→ DATA
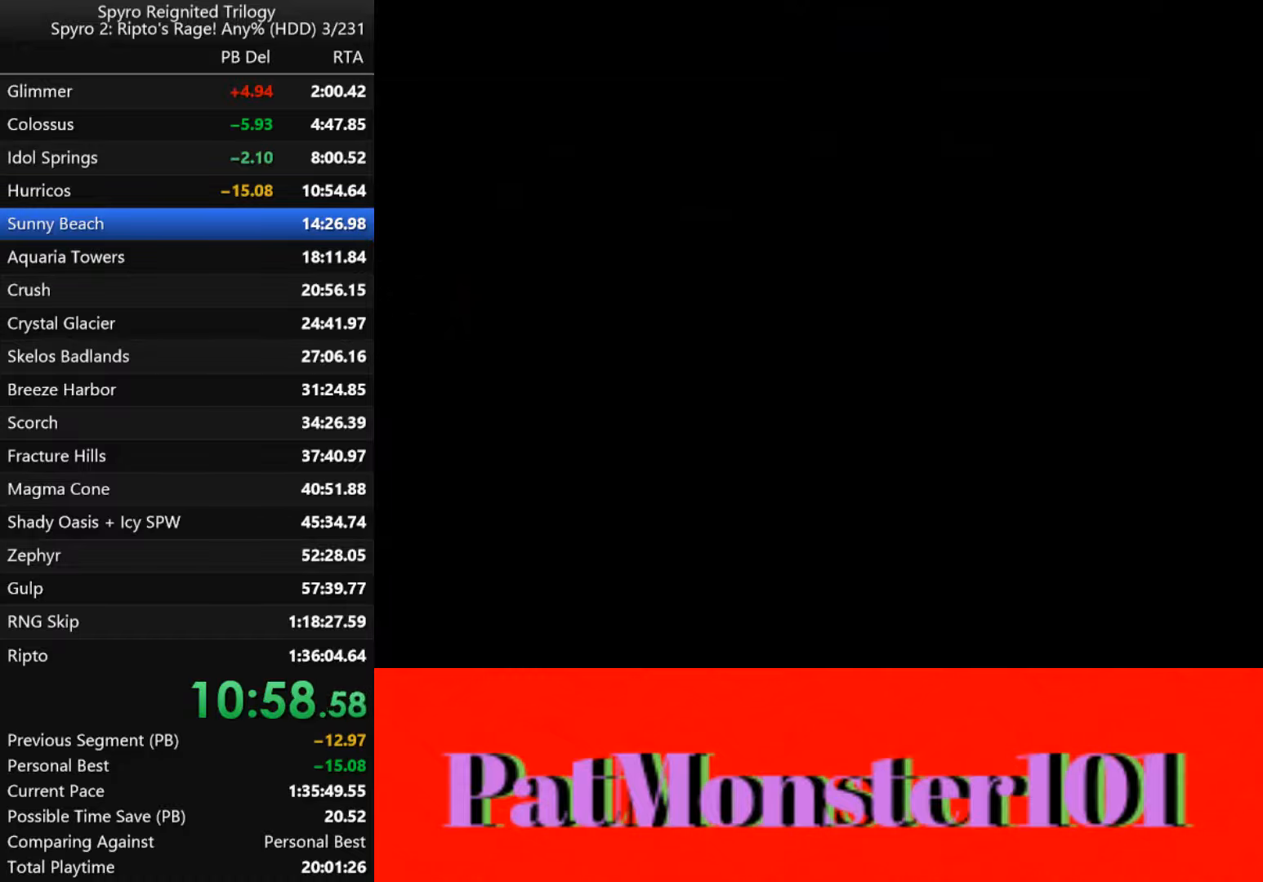
Gameplay with a controller (PlayStation layout); each line is a JSON object with the inputs held at the frame after it. "events" lists button and stick changes between this image and that frame as [ms after this image, input, new state], when the widget could be followed in between.
{"buttons": [], "left_stick": "center", "right_stick": "center", "events": [[34, "TRIANGLE", "down"], [167, "TRIANGLE", "up"], [284, "TRIANGLE", "down"], [450, "TRIANGLE", "up"]]}
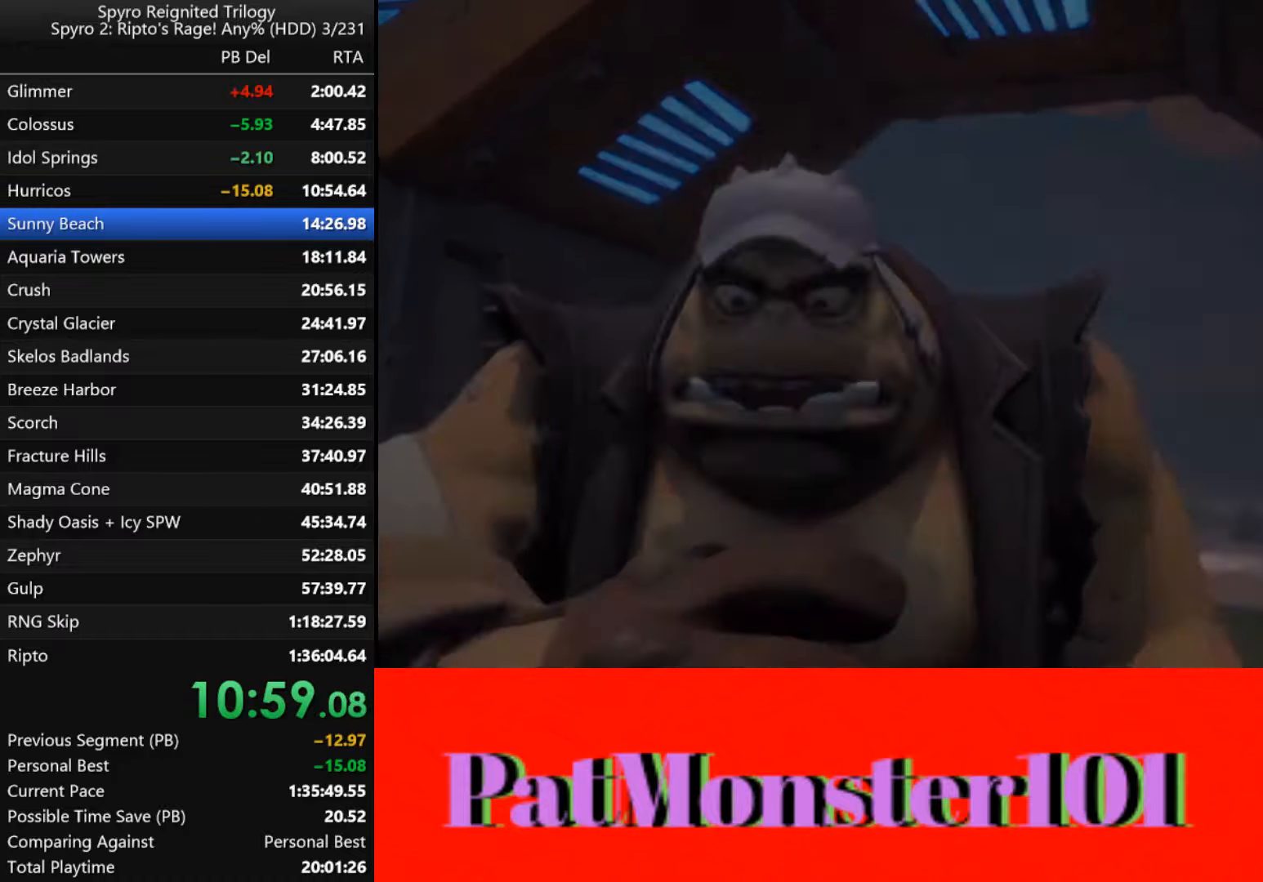
{"buttons": [], "left_stick": "center", "right_stick": "center", "events": [[117, "TRIANGLE", "down"], [267, "TRIANGLE", "up"], [367, "TRIANGLE", "down"], [484, "TRIANGLE", "up"]]}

→ PROBLEM
An exact copy of the material is required, minus the pictures.

→ ANSWER SECTION
Gameplay with a controller (PlayStation layout); each line is a JSON object with the inputs held at the frame after it. "events" lists button and stick changes between this image and that frame as [ms after this image, input, new state], when the widget could be followed in between.
{"buttons": [], "left_stick": "center", "right_stick": "center", "events": [[34, "TRIANGLE", "down"], [167, "TRIANGLE", "up"], [284, "TRIANGLE", "down"], [450, "TRIANGLE", "up"]]}
{"buttons": [], "left_stick": "center", "right_stick": "center", "events": [[117, "TRIANGLE", "down"], [267, "TRIANGLE", "up"], [367, "TRIANGLE", "down"], [484, "TRIANGLE", "up"]]}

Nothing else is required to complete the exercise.